Wirken die vielen Erzählstränge am Anfang lose zusammengewürfelt und für den Zuschauer ziemlich verwirrend, so kommen sie zumindest im letzten Drittel zu einem fulminanten Abschluss zusammen. Übersteht der Zuschauer die ersten 15 Minuten, wird er mit einem soliden „Polizeiruf“ belohnt.

Kriminalfall mit wichtigem Kern: Zehntausende Polinnen treiben heimlich ab

Das liegt auch daran, dass der Krimi richtige und wichtige Fragen aufwirft. Zum Beispiel, wie weit radikaler christlicher Glaube und Aberglaube überhaupt auseinander liegen. Und weshalb viele der im Film dargestellten Gläubigen lieber religiöser Schicksalsergebenheit frönen anstatt Medizinern zu vertrauen.

Das Ermittlerduo Lenski und Raczek konnte in den letzten Folgen manchmal nicht ganz überzeugen. Doch in „Heilig sollt ihr sein!“ spielen Maria Simon und Lucas Gregorowicz mit viel Inbrunst zwei Kommissare, die selbst nicht ganz fassen können, in was für einem Fall sie da ermitteln. Da verzeiht man in diesem Fall gerne das teils überladene Drehbuch.

Zehntausende Polinnen treiben im Untergrund oder mit Abtreibungspillen zu Hause ab, fahren für den Eingriff nach Deutschland oder Tschechien. Dass sich der neue „Polizeiruf“ damit, wenn auch in krass überzeichneter Form, beschäftigt, ist ein wichtiges Zeichen – gerade jetzt.

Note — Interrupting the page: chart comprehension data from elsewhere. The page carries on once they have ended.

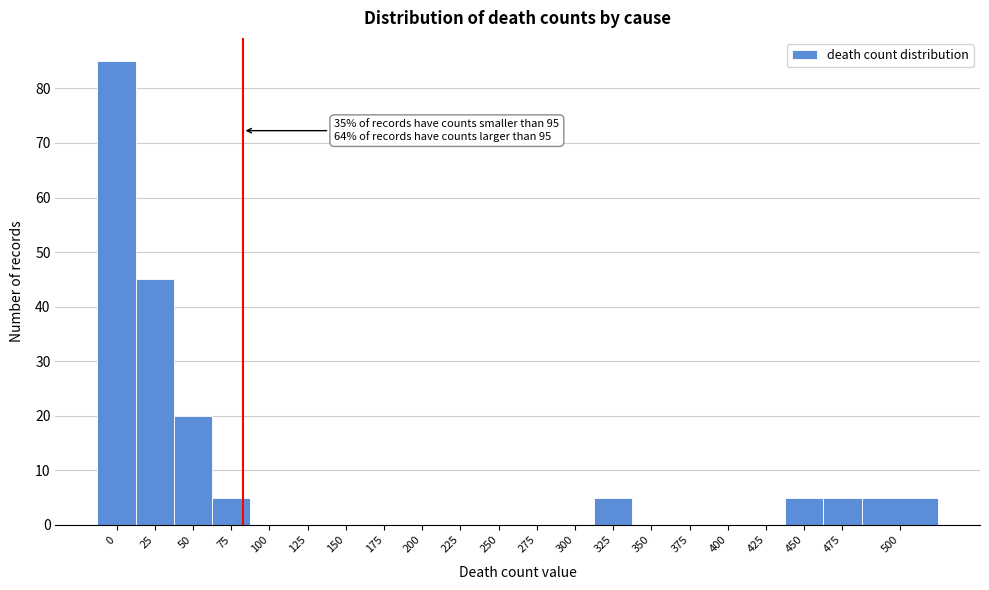

Reading left to right, transcribe all the data shown in this chart.

0=85	25=45	50=20	75=5	100=0	125=0	150=0	175=0	200=0	225=0	250=0	275=0	300=0	325=5	350=0	375=0	400=0	425=0	450=5	475=5	500=5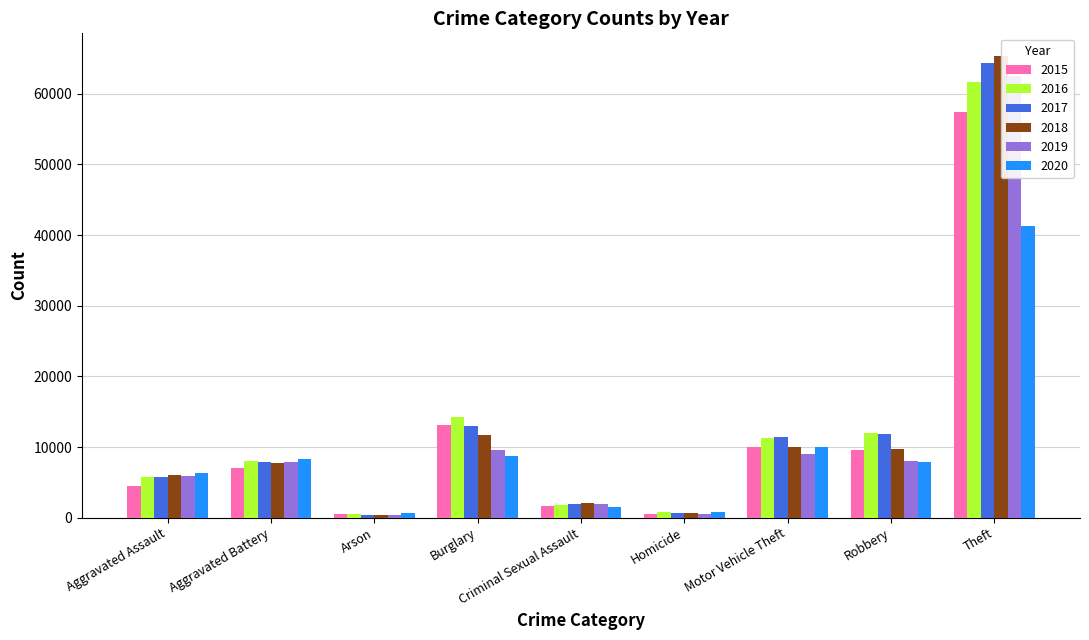

How many bars are there in each group?

6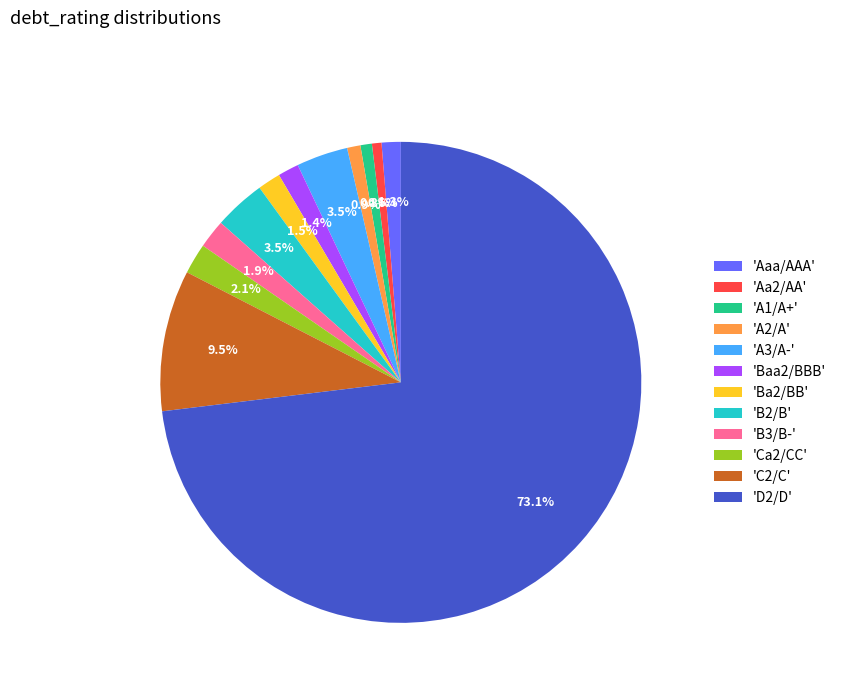

What is the largest slice in the pie chart?

'D2/D'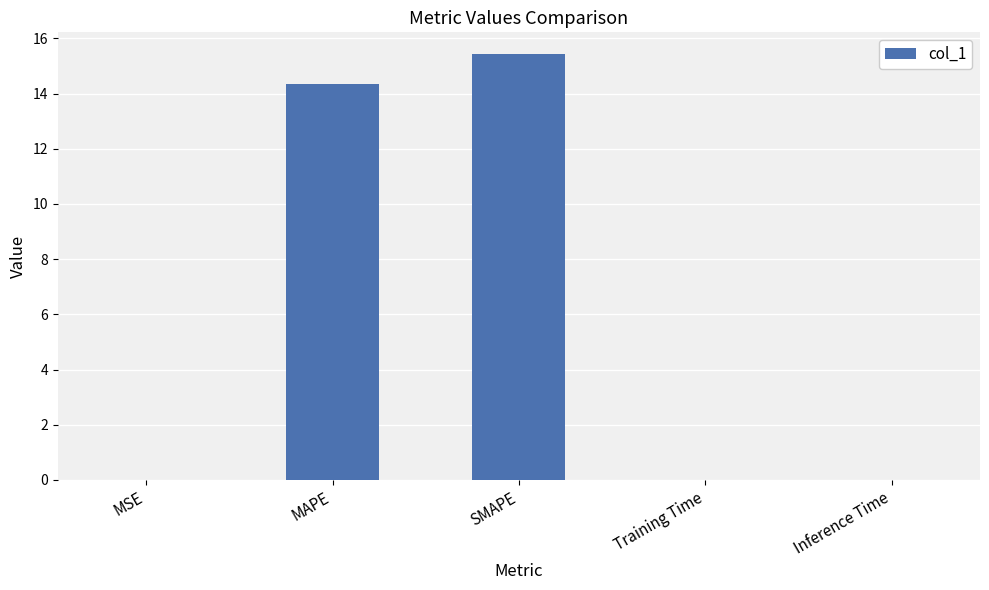

Read the value at MAPE.

14.3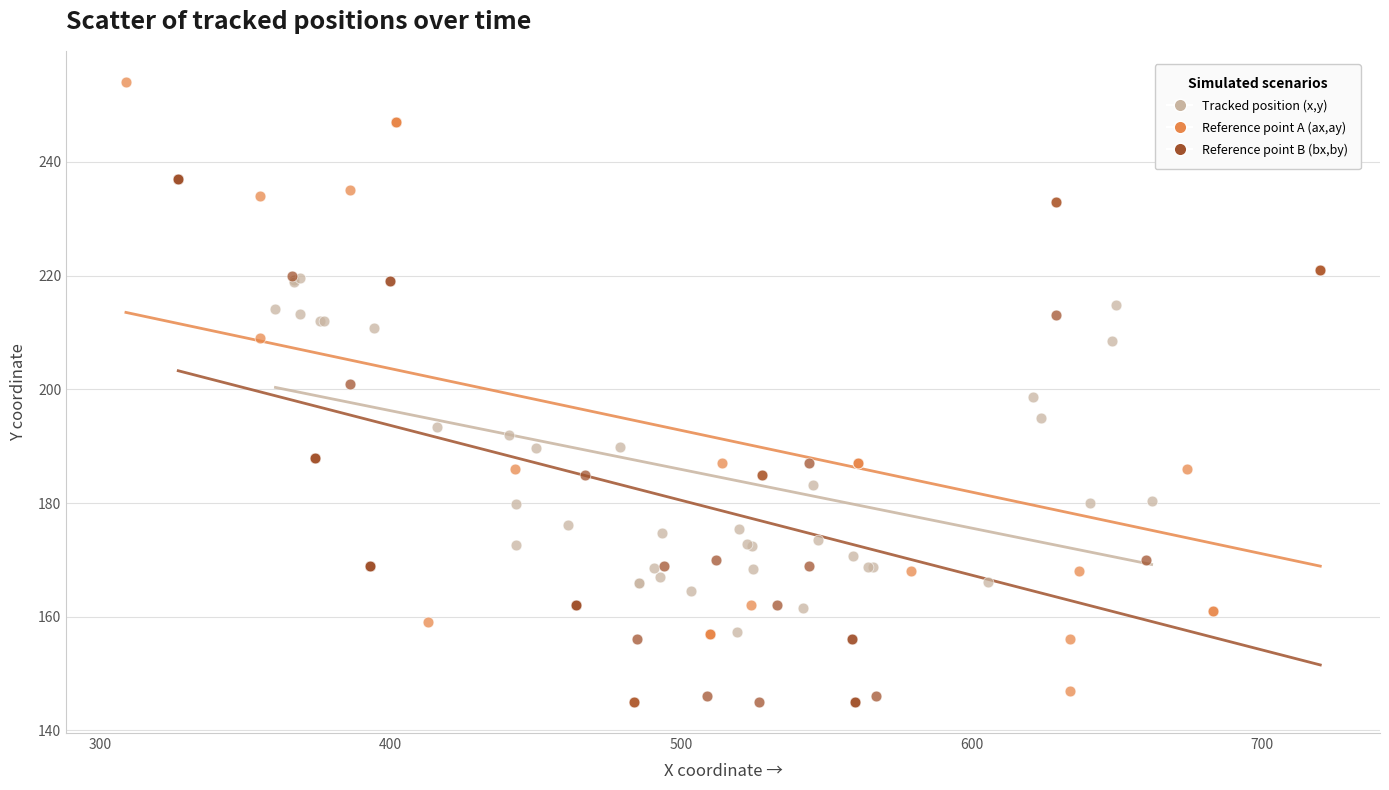

Which series contains the highest Y value?

Reference point A (ax,ay)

Abtreibungen – mehr zum Thema des ARD-Krimis:

In Deutschland gibt es immer wieder Streit um den Paragrafen 219a, dem Werbeverbot für Abtreibungen. Die Gießener Ärztin Kristina Hänel war wegen unerlaubter Werbung für Schwangerschaftsabbrüche verurteilt worden. Das Oberlandesgericht Frankfurt hob das Urteil wieder auf, da es seit März 2019 eine neue Rechtslage zu Informationen über Abtreibungen gibt. Der umstrittene Paragraf war um einen Absatz ergänzt worden, der Klarheit und Rechtssicherheit für Ärzte, Krankenhäuser und andere Einrichtungen schaffen soll, unter welchen Voraussetzungen sie straflos öffentlich über Schwangerschaftsabbrüche informieren dürfen. Die Einigung im Streit um Paragraf 291a wurde von Beobachtern als gut bezeichnet.